• **Exercise instructions**
Would you filter these records and copy every line that has the word "Should"?

• **Records for this task**
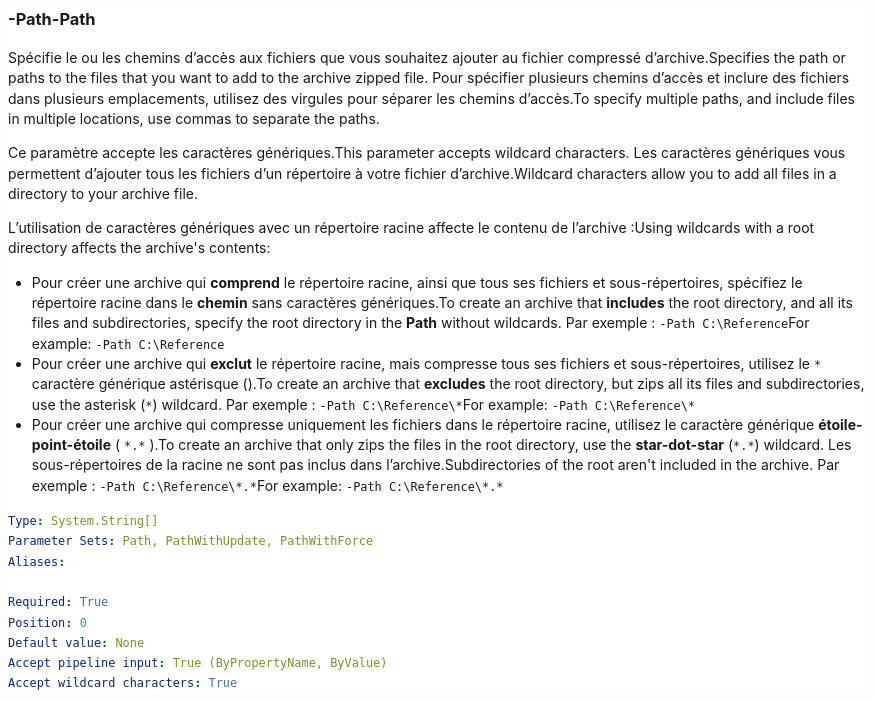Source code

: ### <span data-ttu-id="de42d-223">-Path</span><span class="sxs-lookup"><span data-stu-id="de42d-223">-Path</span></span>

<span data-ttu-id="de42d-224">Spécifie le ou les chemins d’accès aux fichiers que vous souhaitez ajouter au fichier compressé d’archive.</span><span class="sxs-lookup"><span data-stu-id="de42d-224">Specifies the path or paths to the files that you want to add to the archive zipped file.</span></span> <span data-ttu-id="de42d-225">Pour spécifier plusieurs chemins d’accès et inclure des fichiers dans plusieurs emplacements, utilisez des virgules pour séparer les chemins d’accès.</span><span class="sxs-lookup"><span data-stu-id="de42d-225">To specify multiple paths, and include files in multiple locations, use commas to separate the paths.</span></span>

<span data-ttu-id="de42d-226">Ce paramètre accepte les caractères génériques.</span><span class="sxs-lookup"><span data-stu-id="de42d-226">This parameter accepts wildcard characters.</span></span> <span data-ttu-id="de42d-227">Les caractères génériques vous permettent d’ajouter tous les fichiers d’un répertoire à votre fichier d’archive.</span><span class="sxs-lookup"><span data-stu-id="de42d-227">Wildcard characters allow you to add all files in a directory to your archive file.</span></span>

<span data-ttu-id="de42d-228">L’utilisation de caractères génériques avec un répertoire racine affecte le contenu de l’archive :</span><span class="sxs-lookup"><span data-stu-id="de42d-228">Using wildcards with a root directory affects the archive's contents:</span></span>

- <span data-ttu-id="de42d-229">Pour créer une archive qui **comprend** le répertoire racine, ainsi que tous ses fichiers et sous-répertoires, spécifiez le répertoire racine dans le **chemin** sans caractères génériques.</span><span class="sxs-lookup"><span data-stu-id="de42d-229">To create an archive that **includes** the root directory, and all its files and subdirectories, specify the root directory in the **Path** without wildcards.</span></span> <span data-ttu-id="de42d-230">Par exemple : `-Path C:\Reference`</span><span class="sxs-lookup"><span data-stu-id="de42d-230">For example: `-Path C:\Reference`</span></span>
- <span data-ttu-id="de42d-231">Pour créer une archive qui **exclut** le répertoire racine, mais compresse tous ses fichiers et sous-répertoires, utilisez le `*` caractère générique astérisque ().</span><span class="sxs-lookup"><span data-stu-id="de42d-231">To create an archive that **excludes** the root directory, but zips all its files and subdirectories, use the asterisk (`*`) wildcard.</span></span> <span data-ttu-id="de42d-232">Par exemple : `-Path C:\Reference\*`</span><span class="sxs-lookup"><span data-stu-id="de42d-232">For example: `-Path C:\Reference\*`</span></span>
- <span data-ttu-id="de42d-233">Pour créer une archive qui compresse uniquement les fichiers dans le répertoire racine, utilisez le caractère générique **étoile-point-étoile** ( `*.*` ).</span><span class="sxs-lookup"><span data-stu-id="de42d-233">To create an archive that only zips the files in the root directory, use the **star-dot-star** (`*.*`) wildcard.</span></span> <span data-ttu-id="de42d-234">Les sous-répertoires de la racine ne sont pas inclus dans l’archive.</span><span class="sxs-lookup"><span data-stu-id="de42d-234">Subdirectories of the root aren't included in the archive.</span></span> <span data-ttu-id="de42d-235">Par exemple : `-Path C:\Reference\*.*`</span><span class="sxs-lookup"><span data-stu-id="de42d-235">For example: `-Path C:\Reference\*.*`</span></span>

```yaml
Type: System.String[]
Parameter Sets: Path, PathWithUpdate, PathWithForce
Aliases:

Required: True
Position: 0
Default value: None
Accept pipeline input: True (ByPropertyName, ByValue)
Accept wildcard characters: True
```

==

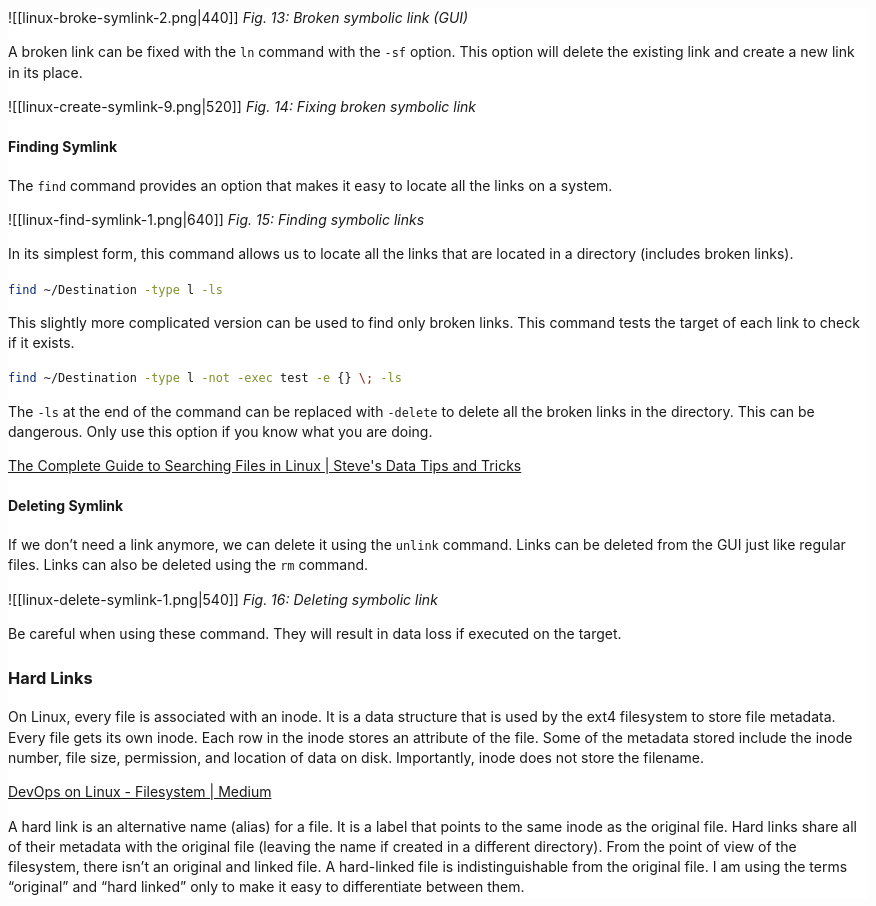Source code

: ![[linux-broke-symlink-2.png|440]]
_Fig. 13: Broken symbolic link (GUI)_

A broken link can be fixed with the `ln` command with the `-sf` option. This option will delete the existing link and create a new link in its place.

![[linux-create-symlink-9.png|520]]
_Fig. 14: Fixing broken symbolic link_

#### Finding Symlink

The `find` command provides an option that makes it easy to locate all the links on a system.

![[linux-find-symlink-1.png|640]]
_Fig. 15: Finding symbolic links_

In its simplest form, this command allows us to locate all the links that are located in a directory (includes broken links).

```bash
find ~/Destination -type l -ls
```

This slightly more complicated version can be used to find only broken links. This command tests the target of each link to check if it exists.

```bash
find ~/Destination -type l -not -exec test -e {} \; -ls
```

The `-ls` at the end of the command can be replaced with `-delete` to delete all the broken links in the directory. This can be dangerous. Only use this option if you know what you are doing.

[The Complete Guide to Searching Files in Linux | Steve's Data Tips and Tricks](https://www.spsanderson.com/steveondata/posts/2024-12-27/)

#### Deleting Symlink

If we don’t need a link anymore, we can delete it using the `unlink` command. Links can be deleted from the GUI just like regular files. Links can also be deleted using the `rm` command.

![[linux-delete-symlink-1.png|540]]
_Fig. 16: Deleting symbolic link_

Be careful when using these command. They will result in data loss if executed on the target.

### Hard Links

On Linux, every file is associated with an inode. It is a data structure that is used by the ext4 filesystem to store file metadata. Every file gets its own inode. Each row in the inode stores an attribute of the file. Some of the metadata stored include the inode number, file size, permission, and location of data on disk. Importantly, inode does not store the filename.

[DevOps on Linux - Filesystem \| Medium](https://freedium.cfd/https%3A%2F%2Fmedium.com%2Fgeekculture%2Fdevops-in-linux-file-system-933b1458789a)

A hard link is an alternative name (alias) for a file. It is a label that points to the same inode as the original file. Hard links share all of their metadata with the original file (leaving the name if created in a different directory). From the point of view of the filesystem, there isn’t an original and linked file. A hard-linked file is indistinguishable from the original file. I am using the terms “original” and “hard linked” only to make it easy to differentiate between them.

* * *

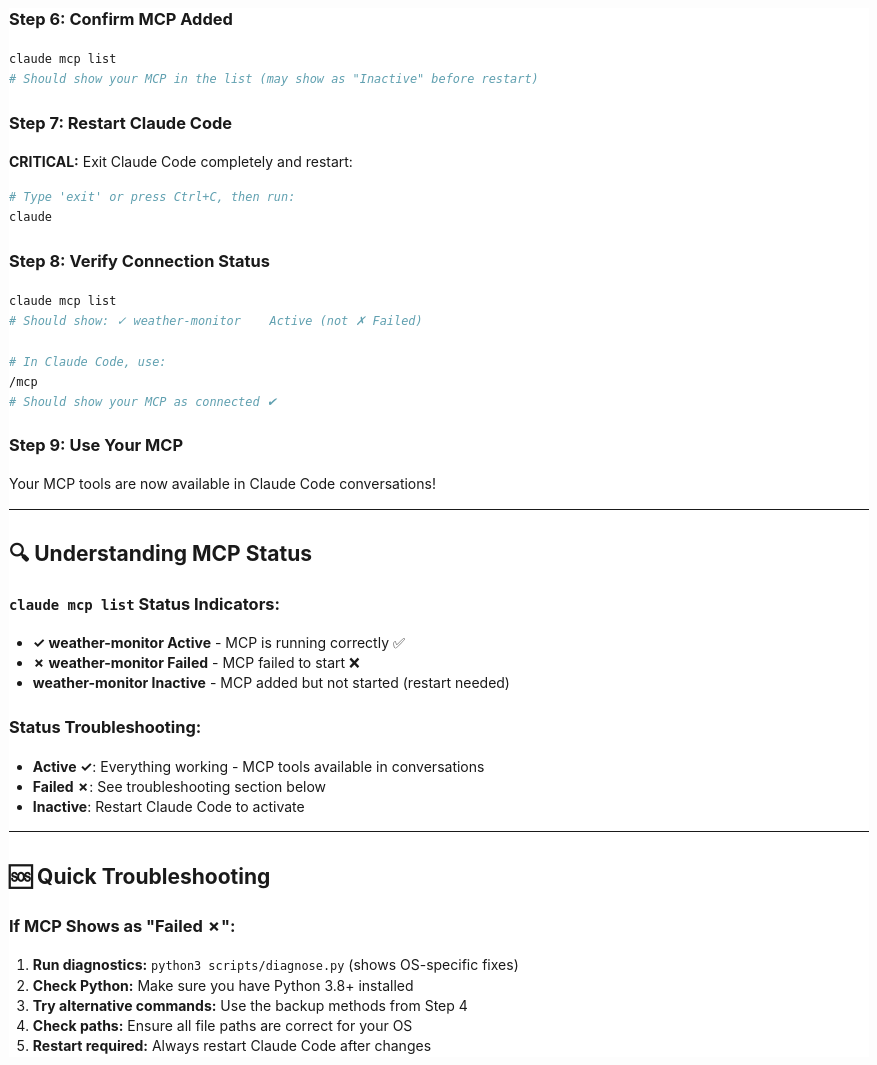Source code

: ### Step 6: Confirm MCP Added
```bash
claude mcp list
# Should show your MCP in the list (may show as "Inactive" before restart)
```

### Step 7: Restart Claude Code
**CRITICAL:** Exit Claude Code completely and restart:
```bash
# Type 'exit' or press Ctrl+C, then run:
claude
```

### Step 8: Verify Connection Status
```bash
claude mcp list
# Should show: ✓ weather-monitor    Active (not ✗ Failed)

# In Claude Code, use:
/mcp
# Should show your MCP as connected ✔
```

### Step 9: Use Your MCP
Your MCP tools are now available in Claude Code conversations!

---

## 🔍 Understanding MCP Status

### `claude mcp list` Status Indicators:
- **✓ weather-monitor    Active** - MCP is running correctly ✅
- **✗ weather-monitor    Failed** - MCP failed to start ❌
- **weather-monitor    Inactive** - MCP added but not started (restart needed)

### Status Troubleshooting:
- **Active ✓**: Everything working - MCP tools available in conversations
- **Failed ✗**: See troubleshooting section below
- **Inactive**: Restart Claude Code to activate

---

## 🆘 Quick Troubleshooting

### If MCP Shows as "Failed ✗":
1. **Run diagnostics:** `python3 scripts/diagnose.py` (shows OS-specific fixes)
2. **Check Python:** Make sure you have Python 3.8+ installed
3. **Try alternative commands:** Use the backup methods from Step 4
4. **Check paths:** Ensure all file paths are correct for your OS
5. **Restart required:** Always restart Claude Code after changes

• **Exercise solution**
# Should show your MCP in the list (may show as "Inactive" before restart)
# Should show: ✓ weather-monitor    Active (not ✗ Failed)
# Should show your MCP as connected ✔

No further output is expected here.